**REQUIRED WORK:**
1. Translate this sentence from the forum post below into Spanish: "Is there anything I can even do at this point?"
2. Repeat the forum post word for word, from "The thing is, I" up to and including "(Nov 7, 2011)".

** start SOURCE TEXT **

# My husband refuses to get a job



## user9484 (May 27, 2012)

Hi all,

I've been married for 2 years. I love my husband so much and we have a great relationship and marriage except for one huge thing: he will NOT get a job!!! He's basically been unemployed since we got out of college (7 years ago) with some periodic exceptions. I have traditionally insisted we keep our finances separate because of this, and he gets by with some support from a family member each year (basically inheritance which is about to run out). Meanwhile, I have been working since I was 16 - so I don't relate to him at all about this. Recently he's starting to ask me for money, but I don't make enough to support both of us and, frankly, refuse to pay for him since I know he will just start relying on my hard earned savings. 

The thing is, I love him and want to stay with him, but I don't think he'll ever change. He says he wants to find work, but has a lackluster resume and can't find anything and has just gotten more depressed about the poor decisions he made in the past. From my perspective, though, he is barely even trying at all. I feel like I have said and done everything possible over the years to try to get him to change, but none of it has worked. Is there anything I can even do at this point?


----------



## I'mInLoveWithMyHubby (Nov 7, 2011)

** end SOURCE TEXT **
** start RECORD EXTRACTS **

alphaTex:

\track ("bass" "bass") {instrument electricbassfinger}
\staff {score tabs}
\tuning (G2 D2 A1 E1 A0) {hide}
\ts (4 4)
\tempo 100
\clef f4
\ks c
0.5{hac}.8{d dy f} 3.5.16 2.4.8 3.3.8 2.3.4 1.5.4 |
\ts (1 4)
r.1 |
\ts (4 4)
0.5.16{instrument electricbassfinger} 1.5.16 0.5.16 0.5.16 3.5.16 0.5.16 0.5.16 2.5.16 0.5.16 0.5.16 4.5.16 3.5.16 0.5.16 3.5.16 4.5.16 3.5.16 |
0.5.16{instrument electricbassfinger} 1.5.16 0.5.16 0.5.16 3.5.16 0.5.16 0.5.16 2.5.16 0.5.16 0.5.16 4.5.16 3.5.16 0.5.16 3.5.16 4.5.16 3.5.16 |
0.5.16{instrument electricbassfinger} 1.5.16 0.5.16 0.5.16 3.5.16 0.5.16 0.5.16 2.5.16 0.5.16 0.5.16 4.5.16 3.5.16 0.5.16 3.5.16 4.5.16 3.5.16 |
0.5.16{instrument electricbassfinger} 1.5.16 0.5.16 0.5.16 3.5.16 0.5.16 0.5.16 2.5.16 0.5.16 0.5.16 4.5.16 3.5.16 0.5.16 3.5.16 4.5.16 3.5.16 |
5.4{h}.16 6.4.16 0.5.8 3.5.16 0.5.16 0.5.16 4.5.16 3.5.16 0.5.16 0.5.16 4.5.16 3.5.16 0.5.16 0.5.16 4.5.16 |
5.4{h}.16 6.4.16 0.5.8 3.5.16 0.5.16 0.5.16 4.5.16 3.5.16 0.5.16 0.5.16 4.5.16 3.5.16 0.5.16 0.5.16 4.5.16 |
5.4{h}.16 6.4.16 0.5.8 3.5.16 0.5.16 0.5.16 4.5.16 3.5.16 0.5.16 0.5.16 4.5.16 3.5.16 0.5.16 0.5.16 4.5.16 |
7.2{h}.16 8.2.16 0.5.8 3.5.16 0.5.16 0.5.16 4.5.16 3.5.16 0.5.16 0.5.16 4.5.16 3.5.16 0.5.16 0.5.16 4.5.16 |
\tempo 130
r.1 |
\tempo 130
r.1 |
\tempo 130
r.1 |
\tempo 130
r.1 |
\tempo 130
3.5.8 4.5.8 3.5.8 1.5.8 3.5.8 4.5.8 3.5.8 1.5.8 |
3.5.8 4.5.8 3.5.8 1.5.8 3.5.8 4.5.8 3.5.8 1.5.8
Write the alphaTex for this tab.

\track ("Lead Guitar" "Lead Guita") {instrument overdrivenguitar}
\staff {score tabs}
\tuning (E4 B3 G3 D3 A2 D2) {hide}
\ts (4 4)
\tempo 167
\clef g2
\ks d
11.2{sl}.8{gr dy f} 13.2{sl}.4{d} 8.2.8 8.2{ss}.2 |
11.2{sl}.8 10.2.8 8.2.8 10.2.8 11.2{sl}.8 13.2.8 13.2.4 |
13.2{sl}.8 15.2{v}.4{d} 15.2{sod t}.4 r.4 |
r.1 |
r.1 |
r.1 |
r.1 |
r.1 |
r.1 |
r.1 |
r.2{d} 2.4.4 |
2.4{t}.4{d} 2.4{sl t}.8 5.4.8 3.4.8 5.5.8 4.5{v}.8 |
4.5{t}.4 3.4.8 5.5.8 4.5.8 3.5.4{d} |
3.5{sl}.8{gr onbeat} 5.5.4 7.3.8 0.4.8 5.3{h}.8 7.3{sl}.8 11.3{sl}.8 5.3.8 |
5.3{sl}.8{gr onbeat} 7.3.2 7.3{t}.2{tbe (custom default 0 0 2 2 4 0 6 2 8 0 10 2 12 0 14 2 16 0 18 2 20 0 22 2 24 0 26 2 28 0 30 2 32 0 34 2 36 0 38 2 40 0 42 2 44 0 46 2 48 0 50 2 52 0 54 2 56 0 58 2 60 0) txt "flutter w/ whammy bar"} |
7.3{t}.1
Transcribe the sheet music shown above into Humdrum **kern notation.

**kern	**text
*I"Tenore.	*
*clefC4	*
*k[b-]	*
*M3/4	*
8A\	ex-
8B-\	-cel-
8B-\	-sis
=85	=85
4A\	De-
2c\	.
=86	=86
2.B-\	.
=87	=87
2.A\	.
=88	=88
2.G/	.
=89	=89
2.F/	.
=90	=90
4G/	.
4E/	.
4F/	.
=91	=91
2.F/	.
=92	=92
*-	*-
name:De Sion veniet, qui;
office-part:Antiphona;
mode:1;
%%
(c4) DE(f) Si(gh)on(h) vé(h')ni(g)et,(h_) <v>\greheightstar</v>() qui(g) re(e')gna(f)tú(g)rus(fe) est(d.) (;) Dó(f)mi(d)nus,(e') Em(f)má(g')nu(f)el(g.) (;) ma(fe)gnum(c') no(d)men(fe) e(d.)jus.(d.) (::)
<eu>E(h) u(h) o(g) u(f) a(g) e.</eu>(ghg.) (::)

** end RECORD EXTRACTS **

**SOLUTIONS FOR EACH TASK:**
1. ¿Hay algo que pueda siquiera hacer a estas alturas?

2.
The thing is, I love him and want to stay with him, but I don't think he'll ever change. He says he wants to find work, but has a lackluster resume and can't find anything and has just gotten more depressed about the poor decisions he made in the past. From my perspective, though, he is barely even trying at all. I feel like I have said and done everything possible over the years to try to get him to change, but none of it has worked. Is there anything I can even do at this point?


----------



## I'mInLoveWithMyHubby (Nov 7, 2011)